El rotundo apoyo dado a
Chávez y al proceso bolivariano durante la jornada histórica del
15 de agosto, fue recordado ayer por un documental de la periodista
Ivón Doulofeu, con el cual se dio inicio la Mesa Redonda
Informativa sobre la situación existente en el hermano país.
"Este día es
maravilloso, es el de la gran fiesta del pueblo", comentó
Chávez a la pregunta de la enviada de la Televisión Cubana,
mientras su pueblo lo aclamaba y reiteraba la consigna que tanto
duele a sus enemigos; Chávez no se va.
Los resultados son
inobjetables y lo confirma el Consejo Nacional Electoral, al
informar que la opción del No tiene hoy más de un millón de votos
que el Si. La distancia entre ambos es del 18.12% y con posibilidad
de llegar al 20% cuando se llegue al final del conteo.
Las cifras evidencian la
decisión de la mayoría del pueblo de mantener a su Gobierno en el
poder.

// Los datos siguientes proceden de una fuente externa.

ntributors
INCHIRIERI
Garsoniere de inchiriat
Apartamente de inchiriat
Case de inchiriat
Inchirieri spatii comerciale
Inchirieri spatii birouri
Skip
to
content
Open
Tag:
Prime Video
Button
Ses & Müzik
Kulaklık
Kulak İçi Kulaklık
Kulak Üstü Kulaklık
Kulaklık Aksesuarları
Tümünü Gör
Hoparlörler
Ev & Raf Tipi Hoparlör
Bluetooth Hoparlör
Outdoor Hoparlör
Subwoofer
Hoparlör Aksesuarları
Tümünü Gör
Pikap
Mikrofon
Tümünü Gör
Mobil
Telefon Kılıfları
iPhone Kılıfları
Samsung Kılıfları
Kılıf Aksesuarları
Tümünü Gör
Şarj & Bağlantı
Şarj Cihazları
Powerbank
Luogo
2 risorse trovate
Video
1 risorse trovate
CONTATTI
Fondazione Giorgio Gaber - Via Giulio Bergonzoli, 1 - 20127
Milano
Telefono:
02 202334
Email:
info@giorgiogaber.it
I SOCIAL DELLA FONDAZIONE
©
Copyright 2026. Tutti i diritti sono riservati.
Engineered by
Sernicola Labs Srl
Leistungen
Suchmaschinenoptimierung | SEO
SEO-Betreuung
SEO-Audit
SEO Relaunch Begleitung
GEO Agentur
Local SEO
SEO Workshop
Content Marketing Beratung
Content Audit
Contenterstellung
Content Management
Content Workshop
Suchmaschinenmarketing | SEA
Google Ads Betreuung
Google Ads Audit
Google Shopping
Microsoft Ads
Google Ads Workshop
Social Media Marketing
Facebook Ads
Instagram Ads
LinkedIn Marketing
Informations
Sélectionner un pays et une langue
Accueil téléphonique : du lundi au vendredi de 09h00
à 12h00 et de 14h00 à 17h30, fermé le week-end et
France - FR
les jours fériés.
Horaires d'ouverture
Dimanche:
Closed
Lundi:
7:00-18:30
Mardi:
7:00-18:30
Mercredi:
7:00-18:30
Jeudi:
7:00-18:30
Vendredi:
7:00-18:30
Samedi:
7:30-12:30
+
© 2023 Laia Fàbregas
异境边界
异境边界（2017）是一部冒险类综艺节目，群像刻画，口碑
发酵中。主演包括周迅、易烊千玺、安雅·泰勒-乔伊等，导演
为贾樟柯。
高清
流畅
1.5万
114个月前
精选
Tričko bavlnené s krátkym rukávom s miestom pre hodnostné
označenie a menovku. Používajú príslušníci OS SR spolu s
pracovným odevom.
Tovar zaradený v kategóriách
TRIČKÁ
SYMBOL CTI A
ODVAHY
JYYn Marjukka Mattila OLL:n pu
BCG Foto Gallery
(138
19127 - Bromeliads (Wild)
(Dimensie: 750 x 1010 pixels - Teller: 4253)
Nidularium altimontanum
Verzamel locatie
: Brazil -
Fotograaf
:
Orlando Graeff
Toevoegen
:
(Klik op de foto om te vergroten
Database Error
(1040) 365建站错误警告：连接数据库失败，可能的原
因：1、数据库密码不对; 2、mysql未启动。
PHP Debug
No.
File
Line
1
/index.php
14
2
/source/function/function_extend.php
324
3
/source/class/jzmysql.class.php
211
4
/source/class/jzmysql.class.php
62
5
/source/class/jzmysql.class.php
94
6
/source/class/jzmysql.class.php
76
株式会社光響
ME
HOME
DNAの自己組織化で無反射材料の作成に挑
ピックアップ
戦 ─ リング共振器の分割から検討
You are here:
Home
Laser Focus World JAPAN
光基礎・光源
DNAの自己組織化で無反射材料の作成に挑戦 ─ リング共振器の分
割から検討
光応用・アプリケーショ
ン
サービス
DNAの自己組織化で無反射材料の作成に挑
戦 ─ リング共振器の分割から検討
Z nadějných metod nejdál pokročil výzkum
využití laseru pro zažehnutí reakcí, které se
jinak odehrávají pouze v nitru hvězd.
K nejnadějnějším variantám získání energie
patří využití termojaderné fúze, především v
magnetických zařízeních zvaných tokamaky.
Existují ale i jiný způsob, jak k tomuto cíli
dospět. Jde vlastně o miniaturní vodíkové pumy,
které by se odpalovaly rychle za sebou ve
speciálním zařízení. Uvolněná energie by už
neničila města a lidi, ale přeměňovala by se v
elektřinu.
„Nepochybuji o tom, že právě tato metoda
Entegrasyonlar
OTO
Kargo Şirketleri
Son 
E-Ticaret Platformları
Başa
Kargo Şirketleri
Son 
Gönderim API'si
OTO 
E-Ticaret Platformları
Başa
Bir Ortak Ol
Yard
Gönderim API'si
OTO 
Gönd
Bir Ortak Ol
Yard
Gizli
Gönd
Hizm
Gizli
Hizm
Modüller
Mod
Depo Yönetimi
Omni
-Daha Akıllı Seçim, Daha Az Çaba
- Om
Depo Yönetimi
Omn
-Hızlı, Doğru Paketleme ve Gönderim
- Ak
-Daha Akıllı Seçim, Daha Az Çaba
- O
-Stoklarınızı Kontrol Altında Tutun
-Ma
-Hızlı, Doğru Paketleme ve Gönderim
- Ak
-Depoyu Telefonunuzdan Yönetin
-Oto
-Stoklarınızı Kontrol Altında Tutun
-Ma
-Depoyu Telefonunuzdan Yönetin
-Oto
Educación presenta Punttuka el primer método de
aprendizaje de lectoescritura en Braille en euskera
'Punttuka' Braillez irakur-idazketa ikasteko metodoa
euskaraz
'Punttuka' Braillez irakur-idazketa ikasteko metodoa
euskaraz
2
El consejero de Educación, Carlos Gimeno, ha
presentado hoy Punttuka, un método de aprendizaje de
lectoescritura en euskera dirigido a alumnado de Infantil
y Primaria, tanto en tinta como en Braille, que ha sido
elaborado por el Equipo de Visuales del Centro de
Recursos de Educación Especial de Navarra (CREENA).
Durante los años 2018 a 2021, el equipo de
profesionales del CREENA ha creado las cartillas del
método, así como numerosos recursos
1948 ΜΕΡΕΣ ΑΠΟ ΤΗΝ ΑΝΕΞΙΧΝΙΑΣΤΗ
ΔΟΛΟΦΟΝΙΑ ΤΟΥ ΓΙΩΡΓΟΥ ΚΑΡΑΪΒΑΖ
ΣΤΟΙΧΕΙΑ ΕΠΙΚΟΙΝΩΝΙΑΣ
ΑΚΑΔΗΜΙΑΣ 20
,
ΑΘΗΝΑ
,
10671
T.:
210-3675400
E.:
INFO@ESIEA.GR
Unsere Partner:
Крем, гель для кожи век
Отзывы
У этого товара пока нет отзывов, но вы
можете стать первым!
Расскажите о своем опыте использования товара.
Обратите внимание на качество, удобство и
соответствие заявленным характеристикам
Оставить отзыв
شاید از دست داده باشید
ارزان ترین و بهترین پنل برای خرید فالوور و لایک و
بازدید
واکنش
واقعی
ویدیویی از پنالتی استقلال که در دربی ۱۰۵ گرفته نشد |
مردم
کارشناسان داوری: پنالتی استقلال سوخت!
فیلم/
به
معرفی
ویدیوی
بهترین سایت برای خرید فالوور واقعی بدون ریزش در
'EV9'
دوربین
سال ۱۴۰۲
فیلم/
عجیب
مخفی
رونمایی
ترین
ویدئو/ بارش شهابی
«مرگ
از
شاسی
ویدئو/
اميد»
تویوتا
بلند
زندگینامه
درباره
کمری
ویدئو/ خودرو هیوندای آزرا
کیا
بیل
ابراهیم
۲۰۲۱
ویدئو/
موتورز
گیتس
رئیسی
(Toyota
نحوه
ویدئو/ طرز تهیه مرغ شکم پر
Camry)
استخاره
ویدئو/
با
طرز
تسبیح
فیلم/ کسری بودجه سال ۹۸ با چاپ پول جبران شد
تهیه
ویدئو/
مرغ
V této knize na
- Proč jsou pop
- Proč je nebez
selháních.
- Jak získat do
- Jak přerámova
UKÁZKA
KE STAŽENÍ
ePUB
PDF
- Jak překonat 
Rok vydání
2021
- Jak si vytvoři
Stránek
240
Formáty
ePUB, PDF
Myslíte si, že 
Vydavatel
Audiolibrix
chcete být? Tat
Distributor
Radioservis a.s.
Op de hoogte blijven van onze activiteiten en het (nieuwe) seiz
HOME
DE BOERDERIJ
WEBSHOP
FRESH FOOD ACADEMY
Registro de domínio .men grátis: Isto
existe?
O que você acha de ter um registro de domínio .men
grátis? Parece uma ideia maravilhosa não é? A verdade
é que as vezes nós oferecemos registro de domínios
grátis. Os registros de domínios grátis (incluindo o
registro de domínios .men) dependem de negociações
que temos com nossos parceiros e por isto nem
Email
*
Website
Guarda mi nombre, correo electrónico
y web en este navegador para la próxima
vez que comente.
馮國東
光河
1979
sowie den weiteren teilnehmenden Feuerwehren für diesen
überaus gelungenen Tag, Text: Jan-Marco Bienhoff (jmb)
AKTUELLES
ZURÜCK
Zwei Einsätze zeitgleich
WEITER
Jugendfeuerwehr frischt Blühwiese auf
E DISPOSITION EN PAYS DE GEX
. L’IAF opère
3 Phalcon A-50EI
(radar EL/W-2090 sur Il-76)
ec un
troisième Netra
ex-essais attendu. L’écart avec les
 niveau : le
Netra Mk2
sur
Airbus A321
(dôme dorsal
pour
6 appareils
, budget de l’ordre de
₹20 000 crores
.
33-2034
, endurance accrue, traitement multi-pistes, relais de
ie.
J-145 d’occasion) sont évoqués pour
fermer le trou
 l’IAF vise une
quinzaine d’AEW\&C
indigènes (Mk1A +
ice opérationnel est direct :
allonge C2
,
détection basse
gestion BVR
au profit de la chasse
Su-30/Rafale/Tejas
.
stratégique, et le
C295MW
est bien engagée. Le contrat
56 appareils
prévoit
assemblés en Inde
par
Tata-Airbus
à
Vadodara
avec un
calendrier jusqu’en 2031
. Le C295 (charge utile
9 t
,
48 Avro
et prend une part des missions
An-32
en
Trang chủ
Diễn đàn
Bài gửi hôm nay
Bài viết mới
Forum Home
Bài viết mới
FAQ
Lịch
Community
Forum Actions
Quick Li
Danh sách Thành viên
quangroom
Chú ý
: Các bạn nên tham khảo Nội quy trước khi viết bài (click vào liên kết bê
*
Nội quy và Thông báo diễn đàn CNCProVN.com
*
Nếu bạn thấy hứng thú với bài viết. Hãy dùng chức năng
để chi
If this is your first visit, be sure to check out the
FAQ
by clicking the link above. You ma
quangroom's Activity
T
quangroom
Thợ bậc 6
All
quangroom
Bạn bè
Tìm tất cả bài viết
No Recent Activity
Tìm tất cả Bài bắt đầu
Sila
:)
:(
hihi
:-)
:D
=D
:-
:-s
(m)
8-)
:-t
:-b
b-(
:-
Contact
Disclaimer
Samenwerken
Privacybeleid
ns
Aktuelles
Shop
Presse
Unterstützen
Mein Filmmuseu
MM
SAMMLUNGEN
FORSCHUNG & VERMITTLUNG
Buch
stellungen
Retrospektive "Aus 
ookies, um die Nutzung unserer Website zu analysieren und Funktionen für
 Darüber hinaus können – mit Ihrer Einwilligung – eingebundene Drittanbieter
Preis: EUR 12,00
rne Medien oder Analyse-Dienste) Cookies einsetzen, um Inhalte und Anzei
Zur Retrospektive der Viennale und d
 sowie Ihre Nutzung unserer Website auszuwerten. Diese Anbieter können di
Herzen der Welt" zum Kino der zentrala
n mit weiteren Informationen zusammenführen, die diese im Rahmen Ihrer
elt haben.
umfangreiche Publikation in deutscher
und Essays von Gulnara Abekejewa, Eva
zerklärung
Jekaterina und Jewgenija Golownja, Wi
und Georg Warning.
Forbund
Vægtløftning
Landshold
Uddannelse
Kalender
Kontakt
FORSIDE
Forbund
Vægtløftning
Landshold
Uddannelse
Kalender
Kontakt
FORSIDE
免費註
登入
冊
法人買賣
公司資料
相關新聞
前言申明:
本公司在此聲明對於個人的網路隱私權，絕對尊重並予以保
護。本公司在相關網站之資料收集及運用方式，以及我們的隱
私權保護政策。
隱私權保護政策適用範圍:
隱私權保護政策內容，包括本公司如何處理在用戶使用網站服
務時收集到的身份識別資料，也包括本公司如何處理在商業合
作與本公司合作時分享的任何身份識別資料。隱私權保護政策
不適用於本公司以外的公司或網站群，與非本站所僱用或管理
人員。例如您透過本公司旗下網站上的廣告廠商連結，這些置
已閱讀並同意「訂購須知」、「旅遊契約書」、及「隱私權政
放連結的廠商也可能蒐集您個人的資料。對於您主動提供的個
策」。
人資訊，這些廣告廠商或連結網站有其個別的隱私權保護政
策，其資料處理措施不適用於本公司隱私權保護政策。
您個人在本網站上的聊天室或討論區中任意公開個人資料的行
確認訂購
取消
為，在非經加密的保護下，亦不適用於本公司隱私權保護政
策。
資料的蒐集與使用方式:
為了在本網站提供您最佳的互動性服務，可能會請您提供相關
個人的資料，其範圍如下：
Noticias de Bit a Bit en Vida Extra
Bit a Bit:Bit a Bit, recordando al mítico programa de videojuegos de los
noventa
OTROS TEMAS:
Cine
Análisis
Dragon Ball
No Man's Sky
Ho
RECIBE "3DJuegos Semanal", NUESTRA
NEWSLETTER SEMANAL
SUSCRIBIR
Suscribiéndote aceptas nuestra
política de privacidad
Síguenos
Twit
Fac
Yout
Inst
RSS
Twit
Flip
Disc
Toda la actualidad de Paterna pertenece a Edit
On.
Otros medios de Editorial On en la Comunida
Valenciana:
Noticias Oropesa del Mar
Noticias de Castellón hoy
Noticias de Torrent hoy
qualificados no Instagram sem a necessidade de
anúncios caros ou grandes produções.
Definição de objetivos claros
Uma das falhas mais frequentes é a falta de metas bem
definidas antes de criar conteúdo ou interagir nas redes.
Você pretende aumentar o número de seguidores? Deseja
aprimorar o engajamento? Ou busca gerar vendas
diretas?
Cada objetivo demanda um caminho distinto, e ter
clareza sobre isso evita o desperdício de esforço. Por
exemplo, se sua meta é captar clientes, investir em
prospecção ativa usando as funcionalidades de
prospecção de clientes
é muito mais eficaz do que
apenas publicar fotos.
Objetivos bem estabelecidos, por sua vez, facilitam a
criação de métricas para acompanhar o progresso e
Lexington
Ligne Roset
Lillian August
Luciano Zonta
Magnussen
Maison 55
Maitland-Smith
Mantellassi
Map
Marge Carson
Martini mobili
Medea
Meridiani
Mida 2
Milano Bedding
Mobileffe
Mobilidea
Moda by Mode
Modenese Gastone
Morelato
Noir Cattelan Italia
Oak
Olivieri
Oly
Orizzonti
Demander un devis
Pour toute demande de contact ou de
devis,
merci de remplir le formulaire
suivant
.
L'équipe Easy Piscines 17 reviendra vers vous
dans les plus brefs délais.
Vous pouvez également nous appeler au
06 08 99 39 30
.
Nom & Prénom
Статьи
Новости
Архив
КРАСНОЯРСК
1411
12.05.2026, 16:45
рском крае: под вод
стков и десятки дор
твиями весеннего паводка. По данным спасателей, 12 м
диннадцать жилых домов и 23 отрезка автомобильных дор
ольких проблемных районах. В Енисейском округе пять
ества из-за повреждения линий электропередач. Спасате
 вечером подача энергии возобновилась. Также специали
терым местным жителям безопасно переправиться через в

Incluso ahora, con el conteo manual que se está haciendo, la
ventaja del No aumentará sobre el Si, de acuerdo con los
especialistas.
En la Mesa Redonda
Informativa sobre la situación en Venezuela, participaron los
periodistas Nidia Díaz, Renato Recio y Aixa Hevia, bajo la habitual
conducción del colega Randy Alonso.
Nunca ningún Presidente
venezolano tuvo tanto apoyo como el que ha tenido Chávez desde el
principio de su Gobierno. Seis de cada 10 electores votaron por el
No.
A pesar de ello, la
oposición persiste en negar los resultados, sin pruebas, aunque
temen y rechazan la auditoría que primero solicitaron, porque saben
que la verdad se impondrá, y lo demuestran los primeros datos. Pero
no se debe olvidar el peligro que representan, sobre todo por el
asesoramiento que tienen del imperio y el apoyo mediático con que
cuentan.
No aceptan nada, ni
siquiera la opinión de los observadores internacionales. Solo
buscan crear conflictos y no se cansan de llamar a la violencia,
pues su verdadero plan es crear el caos y provocar el enfrentamiento
para buscar como fin la intervención extranjera de quienes les
asesora.
Se llega al extremo de
intentar atacar físicamente, incluso, al ex mandatario
norteamericano James Carter. La oposición está en un estado de
desesperación preocupante, lo que se agravará con la posible
salida de algunos de ellos de cargos gubernamentales.
La vida ha demostrado
que el único fraude existente en Venezuela es la propia oposición
que, como señalara Chávez, no es democrática y nunca reconocerá
su derrota. Mientras tanto, la mayoría del pueblo seguirá
festejando la octava victoria consecutiva de su Gobierno.